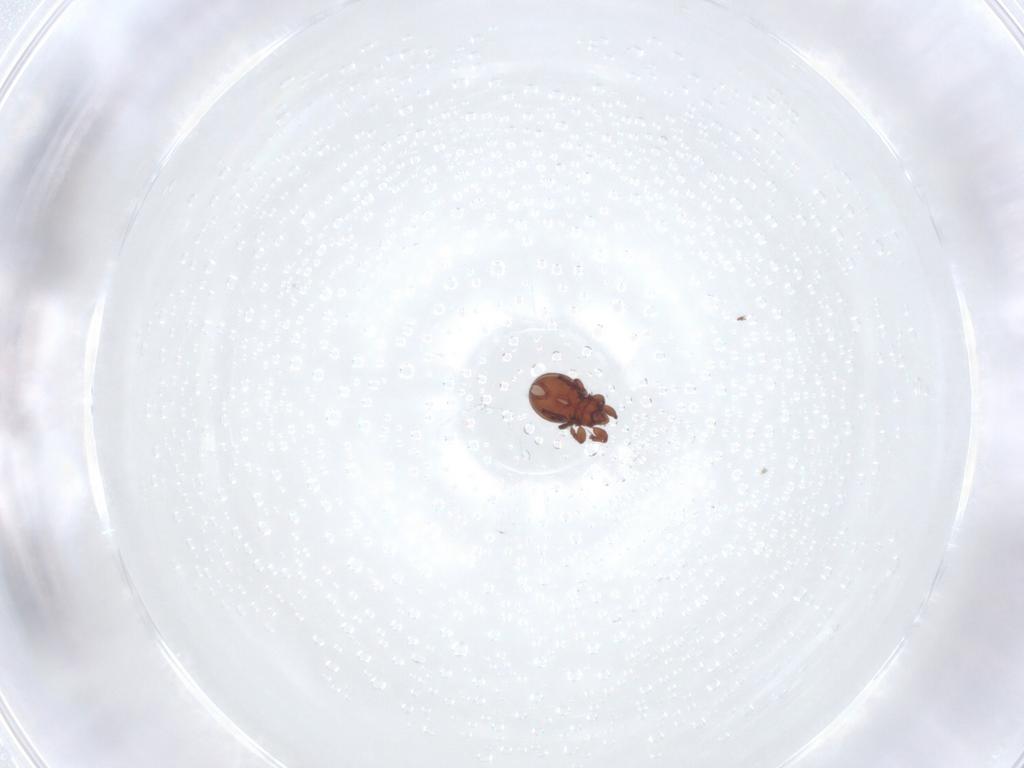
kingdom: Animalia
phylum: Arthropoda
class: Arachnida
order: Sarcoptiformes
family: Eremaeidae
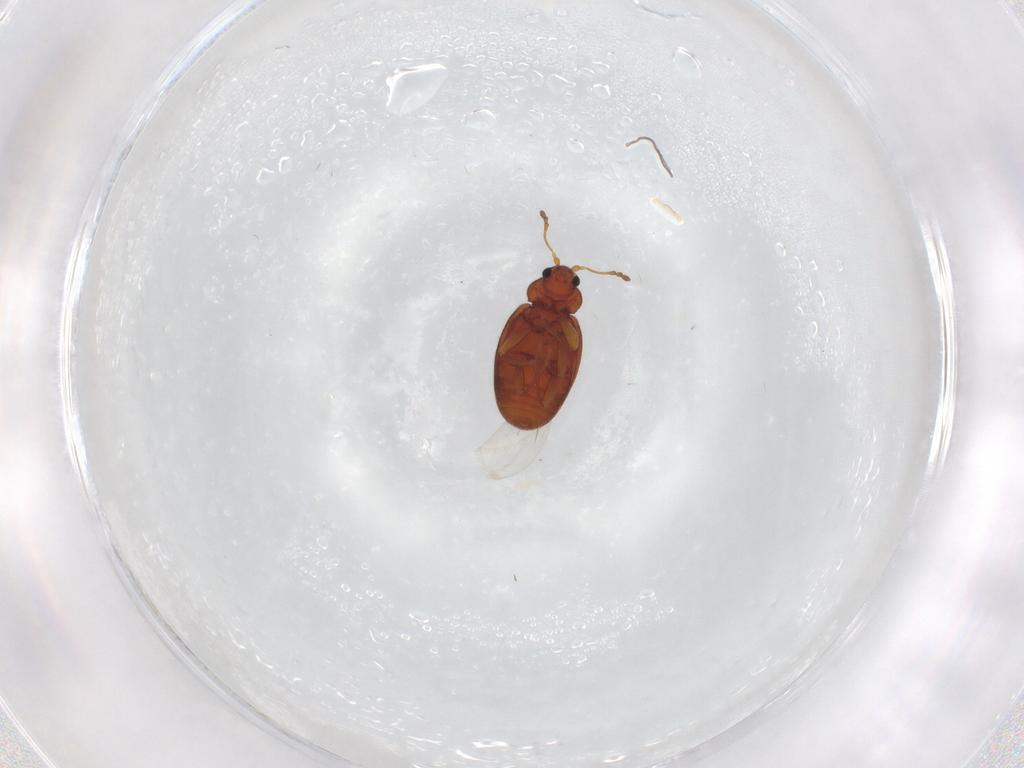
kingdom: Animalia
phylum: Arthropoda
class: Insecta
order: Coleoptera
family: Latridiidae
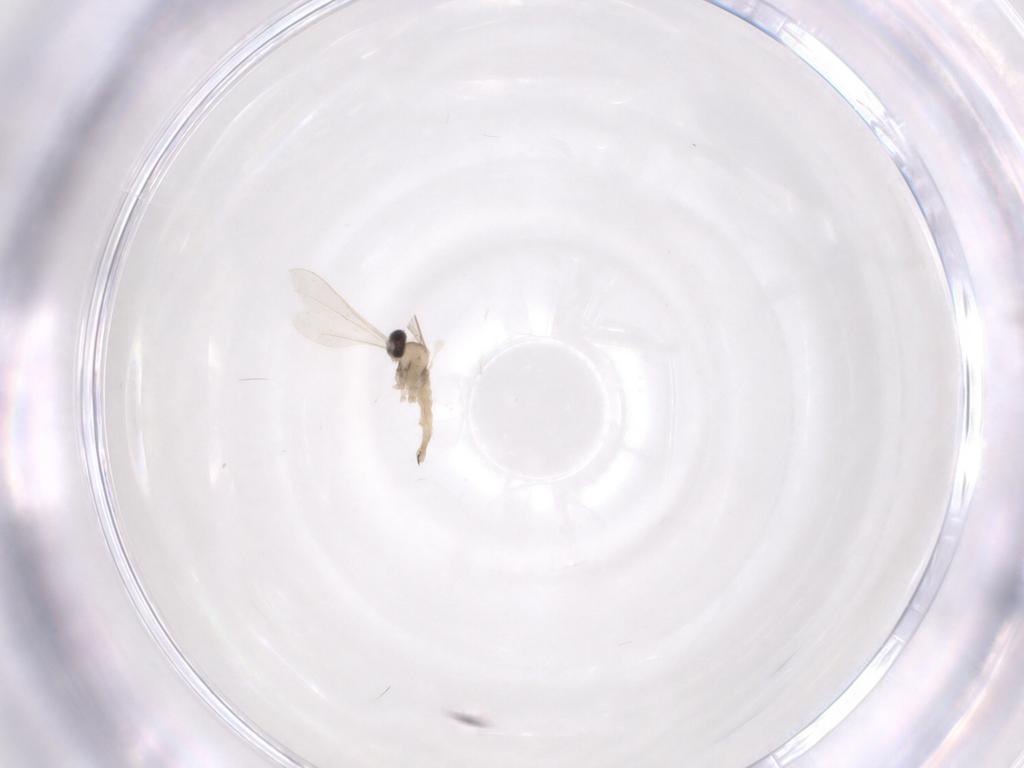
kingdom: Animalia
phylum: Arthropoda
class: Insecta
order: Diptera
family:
====
_Exercise_
Arrange the part of the records that opens with the line containing "class: Arachnida" and runs through the end of the records as a Markdown table with the columns No. and Text. Number each line, and leave out blank lines and pictures.

_Solution for this exercise_
| No. | Text |
|---|---|
| 1 | class: Arachnida |
| 2 | order: Sarcoptiformes |
| 3 | family: Eremaeidae |
| 4 | kingdom: Animalia |
| 5 | phylum: Arthropoda |
| 6 | class: Insecta |
| 7 | order: Coleoptera |
| 8 | family: Latridiidae |
| 9 | kingdom: Animalia |
| 10 | phylum: Arthropoda |
| 11 | class: Insecta |
| 12 | order: Diptera |
| 13 | family: |